Today’s news from Gulf Keystone Petroleum (LSE: GKP) is encouraging. The firm has struggled for some time to get the Kurdistan Regional Government to pay for the oil the firm produces. Kurdistan has contractual obligations to pay up, but the cash has been unforthcoming.
A regular payment cycle
However, Kurdistan Regional Government (KRG) reckons it has authorised a payment of US$12 million net to Gulf Keystone and will be wiring it to Gulf Keystone’s account during the next seven days. Thank goodness — positive cash flow is needed urgently.
Jón Ferrier, Gulf Keystone’s chief executive since June, welcomes the payment, saying it comes at a critical time for the firm and for the entire oil industry in the Kurdistan Region.
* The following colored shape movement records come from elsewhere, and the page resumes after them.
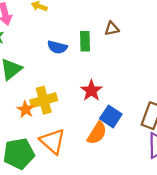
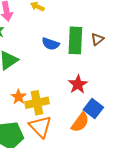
brown triangle: (112, 29) -> (97, 39), moved, turned -32
green rectangle: (85, 41) -> (75, 40), size x1.5
yellow cross: (44, 100) -> (37, 103), moved

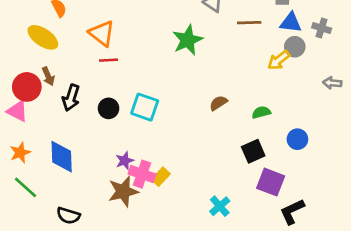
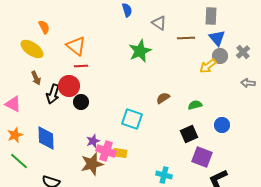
blue triangle: (291, 23) -> (217, 38), turned 42
gray cross: (322, 28) -> (243, 52), moved, turned 32
red circle: (27, 87) -> (69, 86), moved
cyan square: (145, 107) -> (132, 119), moved
yellow rectangle: (161, 177) -> (120, 153), turned 56
cyan cross: (220, 206) -> (164, 175), turned -35

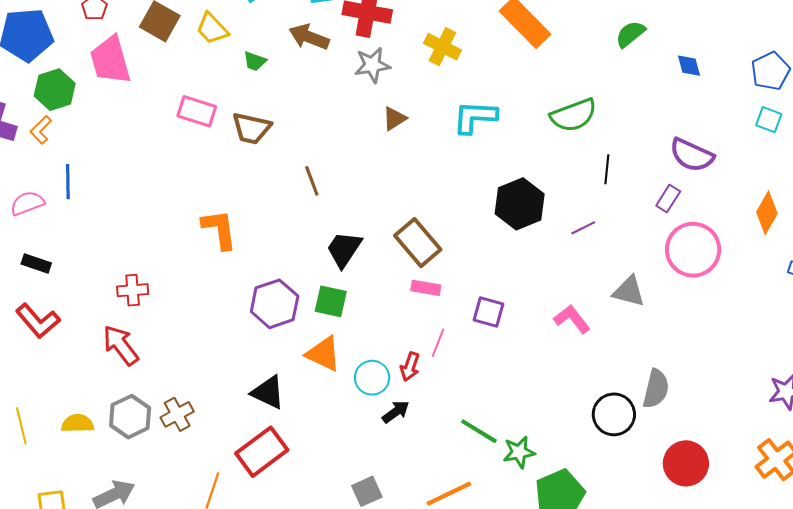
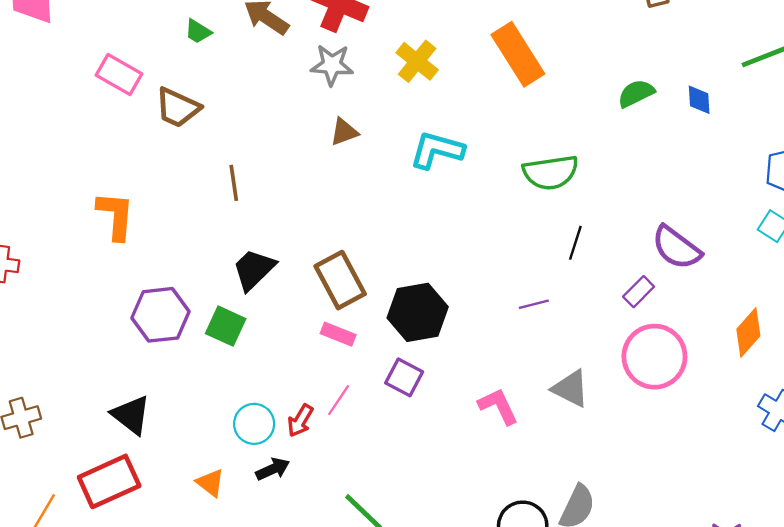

Yet, there’s no doubt that for him, establishing a regular payment cycle with the KRG for the oil Gulf Keystone produces and exports is front and centre of the urgent issues facing the firm. He said so in a recent video presentation.
However, today’s announcement still leaves the issue of a regular payment cycle unresolved, even though the KRG appears to be talking about it. Without a regular payment cycle, Gulf Keystone’s business in Kurdistan may be commercially unsustainable — it’s a very big issue that continues to over-shadow the large production numbers the firm is hitting.
For now, payments remain piecemeal, although welcome and essential when they come. Jón Ferrier reckons he and the other directors are putting a huge amount of effort into getting a regular payment cycle sorted out.
Will a positive announcement follow soon?
The uncertainty over regular payments keeps Gulf Keystone’s share price depressed, despite operational progress with at the producing Shaikan oil field in the Kurdistan Region of Iraq. The news release today has it that Gulf Keystone now looks forward to the establishment of regular payments for Shaikan export sales. However, looking forward to it, even expecting it, isn’t the same as saying that it’s imminent, and there’s the possibility that Kurdistan could keep stringing Gulf Keystone along for some considerable time to come.
That, of course, is the crux of the investment risk with Gulf Keystone. An announcement asserting that a proper payment cycle is running will see the shares soar, probably. More payments that are sporadic will likely leave the shares languishing.
Gulf Keystone remains a high-risk investment proposition despite the potential for large-scale phased development of the Shaikan field. The firm reckons it’s targeting 100,000 bopd of production capacity. If the directors can get the finances on track investors now will be glad they kept faith. However, the oil is in Iraq and not the North Sea, which complicates things somewhat, as we are seeing.